Mais de 2.500 pessoas aguardam por um transplante de medula no Brasil, de acordo com levantamento da Sociedade Brasileira de Terapia Celular e Transplante de Medula Óssea (SBTMO). É nesse contexto que a Semana de Mobilização Nacional para Doação de Medula Óssea, celebrada entre 14 e 21 de dezembro, movimenta hemocentros em todas as regiões do país.
No Ceará, o Centro de Hematologia e Hemoterapia do Ceará (Hemoce) promove atividades em suas unidades e nas redes sociais para incentivar o cadastro de novos doadores e orientar a população sobre o processo de doação. A programação tem como destaque a “Festa da Gratidão”, que será realizada nesta segunda-feira (22), no auditório da instituição, em Fortaleza.
O evento marca o primeiro encontro entre um doador voluntário de medula óssea e um paciente cearense que recebeu a doação. A programação também celebra os 25 anos da Portaria nº 1.315, de 30 de novembro de 2000, que estabeleceu as diretrizes para o cadastro de voluntários nos hemocentros brasileiros.

» LINHAS SELECIONADAS:

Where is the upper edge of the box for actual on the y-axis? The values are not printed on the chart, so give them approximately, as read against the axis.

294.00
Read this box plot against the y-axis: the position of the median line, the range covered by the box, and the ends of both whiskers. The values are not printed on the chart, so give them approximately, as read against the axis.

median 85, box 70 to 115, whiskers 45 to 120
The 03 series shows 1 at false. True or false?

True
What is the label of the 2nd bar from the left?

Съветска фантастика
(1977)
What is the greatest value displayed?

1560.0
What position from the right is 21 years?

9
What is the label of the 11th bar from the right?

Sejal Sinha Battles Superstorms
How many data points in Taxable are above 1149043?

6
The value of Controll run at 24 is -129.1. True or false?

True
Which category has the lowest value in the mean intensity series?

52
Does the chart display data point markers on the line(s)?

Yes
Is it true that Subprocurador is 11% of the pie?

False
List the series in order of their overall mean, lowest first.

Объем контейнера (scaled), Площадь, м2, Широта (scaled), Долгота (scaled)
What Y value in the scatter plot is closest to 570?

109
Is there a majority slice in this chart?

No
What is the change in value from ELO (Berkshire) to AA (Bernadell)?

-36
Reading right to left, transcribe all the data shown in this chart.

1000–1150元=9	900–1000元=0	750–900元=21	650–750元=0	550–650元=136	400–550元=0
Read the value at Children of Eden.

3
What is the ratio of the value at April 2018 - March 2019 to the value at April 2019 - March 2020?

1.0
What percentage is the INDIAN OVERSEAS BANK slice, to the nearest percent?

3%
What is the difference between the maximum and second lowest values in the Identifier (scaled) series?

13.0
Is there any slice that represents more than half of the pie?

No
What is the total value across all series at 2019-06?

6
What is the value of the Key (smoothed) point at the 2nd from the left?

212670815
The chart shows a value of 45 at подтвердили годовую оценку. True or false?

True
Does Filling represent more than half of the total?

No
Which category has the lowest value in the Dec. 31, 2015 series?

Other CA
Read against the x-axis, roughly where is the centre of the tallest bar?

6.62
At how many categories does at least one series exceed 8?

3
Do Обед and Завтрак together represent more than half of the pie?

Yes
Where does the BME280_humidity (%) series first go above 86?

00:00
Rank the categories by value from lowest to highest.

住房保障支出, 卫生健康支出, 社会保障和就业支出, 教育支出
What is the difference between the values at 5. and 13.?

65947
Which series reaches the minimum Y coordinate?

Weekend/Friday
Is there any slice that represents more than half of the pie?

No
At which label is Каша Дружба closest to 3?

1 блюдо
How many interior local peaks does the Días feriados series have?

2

» TAREFAS E EXERCÍCIOS:
a) De acordo com o texto sobre a doação de medula óssea, em que período é celebrada a Semana de Mobilização Nacional para Doação de Medula Óssea?
b) Retome o texto sobre a doação de medula óssea a partir do ponto em que ele termina.

» TAREFAS RESOLVIDAS:
a) Entre 14 e 21 de dezembro.

b)
Segundo Francisca Rodrigues, gerente de apoio ao transplante do Hemoce, a Festa da Gratidão reconhece doadores e instituições que fortalecem essa rede de apoio. “O encontro entre doador e paciente, cujas histórias foram unidas pela doação de medula óssea, é um dos momentos mais marcantes dessa celebração”, destaca.
Já em Pernambuco, a Fundação de Hematologia e Hemoterapia de Pernambuco (Hemope), também destaca a importância da atualização dos dados cadastrais por quem já integra o Registro Nacional de Doadores de Medula Óssea (Redome). A instituição destaca que cada novo cadastro aumenta as possibilidades de encontrar um doador compatível, considerando que a compatibilidade genética é rara e depende diretamente da diversidade dos voluntários.
Josiete Tavares, coordenadora do cadastro de doadores de medula óssea no Hemope, enfatiza que a adesão da população é essencial. “Quanto mais pessoas se cadastram, maiores são as possibilidades de oferecer uma nova chance de vida a quem espera por um transplante. Ser doador é um gesto simples que pode transformar destinos inteiros”.
Para se cadastrar como doador de medula óssea, é necessário ter entre 18 e 35 anos, não apresentar histórico pessoal de doenças oncológicas, portar documento de identidade e informar telefones para contato. No momento do cadastro, é coletada uma amostra de 5 ml de sangue, utilizada para os testes de compatibilidade.